One of my colleagues is preparing an article for next Hakirah on that subject.
One last time…1).On your view should the actions that God performed such as the splitting of the sea, the wrestling with Jacob, the Ten Plagues, be read as an allegory or metaphor? If you believe they were real, then when it says effectively "God saw Y and did X," the "saw Y" is non-literal, but the "did X" is literal. So you end up chopping up sentences half allegory half real. Very odd. 2).You use allegory and metaphor as a marker; you label sentences as it were, literal, allegorical, but you make no effort to provide the allegory i.e. the spiritual non-literal meaning of the sentence. As I said before an allegorical interpretation, each element of the sentence that looks mythical has to have some definite spiritual analog. 3).Your response about chazal doesn’t speak to my point. You say some agudot that contain magical stories cannot be taken literally. My point was that nowhere in Talmudic literature is there an allegory, not one. There are meshalim, there are free floating associations to some element in the text, there are gezriah shavas, and other such hermeneutical devices but no allegories. The reason I think is because Paul’s use of allegory was so powerful the entire method of interpretation became suspect. It seems to me that to read the entire Tanach in this sort of "it a metaphor but I can’t tell you what it is a metaphor for" when chazal never did this and when there is a straight forward clear literal meaning to the text needs some additional justification than a literal meaning fails to satisfy the Rambam’s ideas about simplicity and timelessness of God.
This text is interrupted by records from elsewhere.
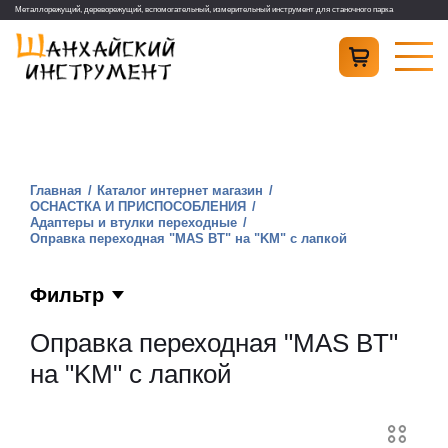
Металлорежущий, дереворежущий, вспомогательный, измерительный инструмент для станочного парка
Главная
Каталог интернет магазин
ОСНАСТКА И ПРИСПОСОБЛЕНИЯ
Адаптеры и втулки переходные
Оправка переходная "MAS BT" на "KM" с лапкой
Фильтр
Оправка переходная "MAS BT"
на "KM" с лапкой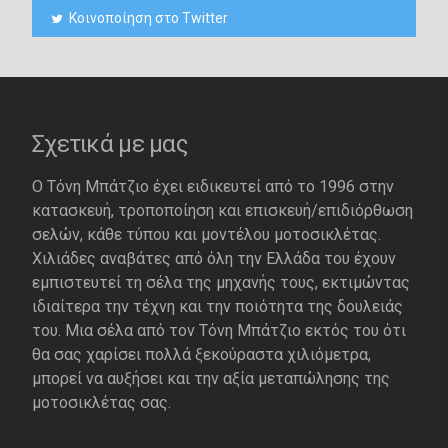
Κοινοποίηση στο Twitter
Σχετικά με μας
Ο Τόνη Μπάτζιο έχει ειδικευτεί από το 1996 στην
κατασκευή, τροποποίηση και επισκευή/επιδιόρθωση
σελών, κάθε τύπου και μοντέλου μοτοσικλέτας.
Χιλιάδες αναβάτες από όλη την Ελλάδα του έχουν
εμπιστευτεί τη σέλα της μηχανής τους, εκτιμώντας
ιδιαίτερα την τέχνη και την ποιότητα της δουλειάς
του. Μια σέλα από τον Τόνη Μπάτζιο εκτός του ότι
θα σας χαρίσει πολλά ξεκούραστα χιλιόμετρα,
μπορεί να αυξήσει και την αξία μεταπώλησης της
μοτοσικλέτας σας.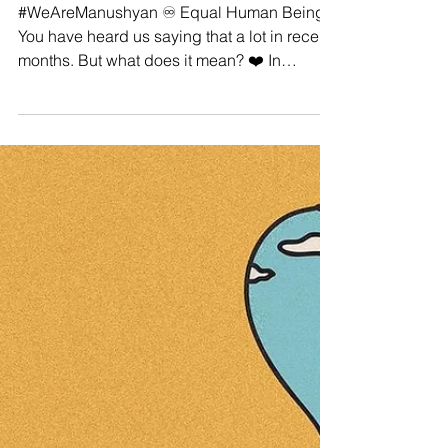
team!
#WeAreManushyan ♾️ Equal Human Beings
You have heard us saying that a lot in recent
months. But what does it mean? ❤️ In
Sanskrit,...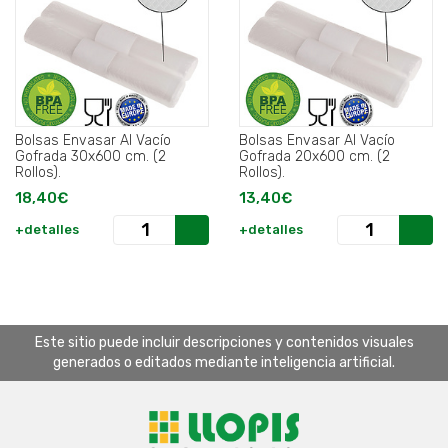
Bolsas Envasar Al Vacío
Bolsas Envasar Al Vacío
Gofrada 30x600 cm. (2
Gofrada 20x600 cm. (2
Rollos).
Rollos).
18,40€
13,40€
+detalles
+detalles
Este sitio puede incluir descripciones y contenidos visuales
generados o editados mediante inteligencia artificial.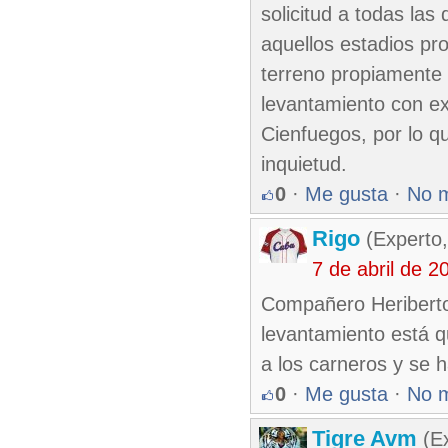
solicitud a todas las
aquellos estadios pr
terreno propiamente 
levantamiento con e
Cienfuegos, por lo q
inquietud.
0
·
Me gusta
·
No 
Rigo
(Experto,
7 de abril de 
Compañero Heriberto,
levantamiento está q
a los carneros y se 
0
·
Me gusta
·
No 
Tigre Avm
(Ex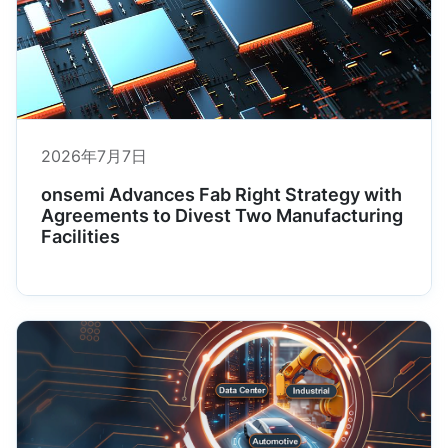
2026年7月7日
onsemi Advances Fab Right Strategy with
Agreements to Divest Two Manufacturing
Facilities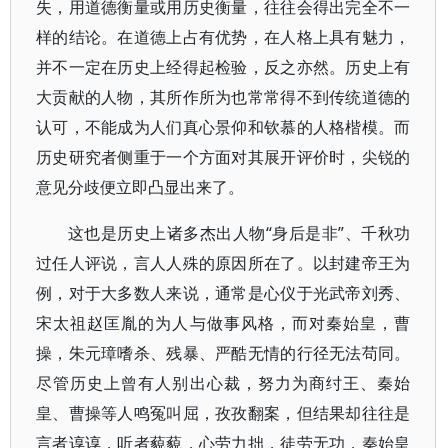
失，用道德衡量或用历史衡量，往往会得出完全不一
样的结论。在道德上占有优势，在人格上具有魅力，
并不一定在历史上经得起检验，反之亦然。历史上有
大贡献的人物，其所作所为也常常得不到传统道德的
认可，不能成为人们真心景仰和钦慕的人格楷模。而
历史研究者侧重于一个方面对其展开评价时，尖锐的
意见分歧便立即凸显出来了。
这也是历史上诸多杰出人物“身后是非”、千秋功
过任人评说，言人人殊的原因所在了。以封建帝王为
例，对于大多数人来说，通常是心仪于光武帝刘秀、
宋太祖赵匡胤的为人与做事风格，而对秦始皇，曹
操，朱元璋嗜杀、残暴、严酷无情的行径无法苟同。
尽管历史上曾有人别出心裁，努力为商纣王、秦始
皇、曹操等人鸣冤叫屈，孜孜翻案，但结果却往往是
言者谆谆，听者藐藐，心劳力拙，徒劳无功，秦始皇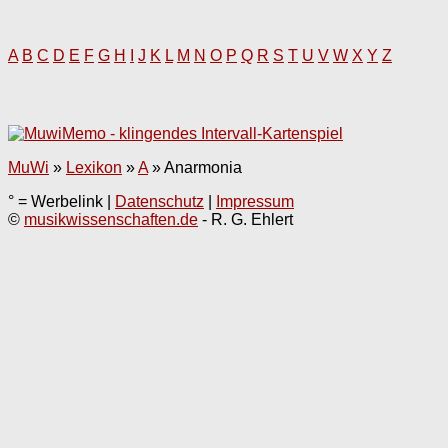
A
B
C
D
E
F
G
H
I
J
K
L
M
N
O
P
Q
R
S
T
U
V
W
X
Y
Z
MuWi
»
Lexikon
»
A
»
Anarmonia
° = Werbelink |
Datenschutz
|
Impressum
©
musikwissenschaften.de
- R. G. Ehlert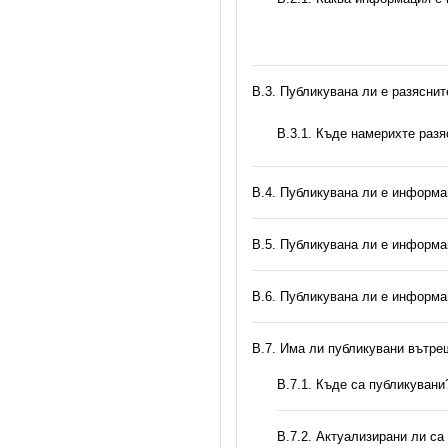
В.3. Публикувана ли е разясни
В.3.1. Къде намерихте раз
В.4. Публикувана ли е информа
В.5. Публикувана ли е информа
В.6. Публикувана ли е информа
В.7. Има ли публикувани вътр
В.7.1. Къде са публикувани
В.7.2. Актуализирани ли са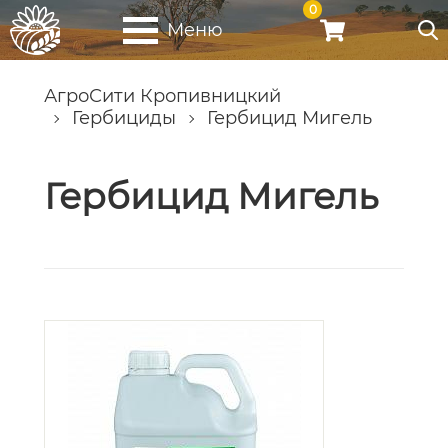
0
Меню
АгроСити Кропивницкий
Гербициды
Гербицид Мигель
Гербицид Мигель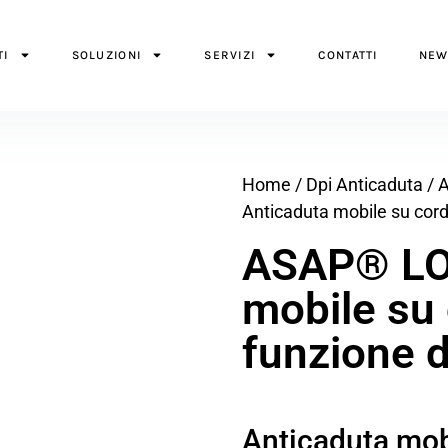
TI
SOLUZIONI
SERVIZI
CONTATTI
NEW
Home
/
Dpi Anticaduta
/
A
Anticaduta mobile su cord
ASAP® LO
mobile su
funzione d
Anticaduta mob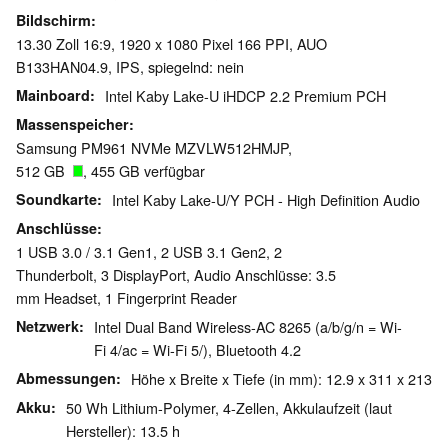
Bildschirm
13.30 Zoll 16:9, 1920 x 1080 Pixel 166 PPI, AUO
B133HAN04.9, IPS, spiegelnd: nein
Mainboard
Intel Kaby Lake-U iHDCP 2.2 Premium PCH
Massenspeicher
Samsung PM961 NVMe MZVLW512HMJP,
512 GB
, 455 GB verfügbar
Soundkarte
Intel Kaby Lake-U/Y PCH - High Definition Audio
Anschlüsse
1 USB 3.0 / 3.1 Gen1, 2 USB 3.1 Gen2, 2
Thunderbolt, 3 DisplayPort, Audio Anschlüsse: 3.5
mm Headset, 1 Fingerprint Reader
Netzwerk
Intel Dual Band Wireless-AC 8265 (a/b/g/n = Wi-
Fi 4/ac = Wi-Fi 5/), Bluetooth 4.2
Abmessungen
Höhe x Breite x Tiefe (in mm): 12.9 x 311 x 213
Akku
50 Wh Lithium-Polymer, 4-Zellen, Akkulaufzeit (laut
Hersteller): 13.5 h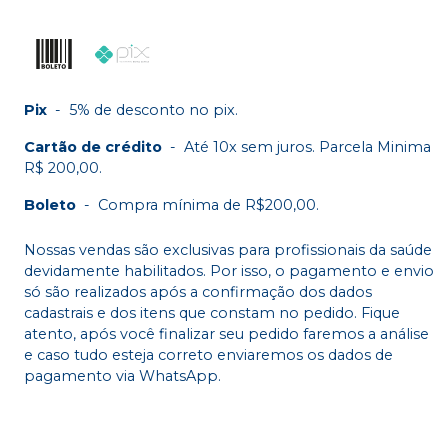
Pix
-
5% de desconto no pix.
Cartão de crédito
-
Até 10x sem juros. Parcela Minima
R$ 200,00.
Boleto
-
Compra mínima de R$200,00.
Nossas vendas são exclusivas para profissionais da saúde
devidamente habilitados. Por isso, o pagamento e envio
só são realizados após a confirmação dos dados
cadastrais e dos itens que constam no pedido. Fique
atento, após você finalizar seu pedido faremos a análise
e caso tudo esteja correto enviaremos os dados de
pagamento via WhatsApp.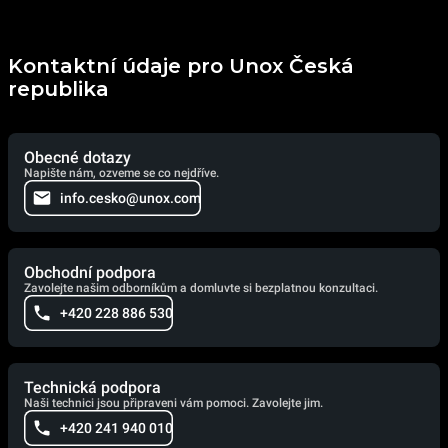
Kontaktní údaje pro Unox Česká
republika
Obecné dotazy
Napište nám, ozveme se co nejdříve.
info.cesko@unox.com
Obchodní podpora
Zavolejte našim odborníkům a domluvte si bezplatnou konzultaci.
+420 228 886 530
Technická podpora
Naši technici jsou připraveni vám pomoci. Zavolejte jim.
+420 241 940 010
ReplyDeleteI would much rather read Torah literally and read the midrashim also literally and patch up the metaphysical problems some other way.
EJ I hear you, I will address your issues in a series of posts. Bekitzur, Ramabm addresses many of these difficult texts, his followers in Provence have covered many more. Once you see what they did (it was so good they were banned!) you will see how true they are.
ReplyDeleteRe miracles, read my article on the subject. It is in the link section on my blog.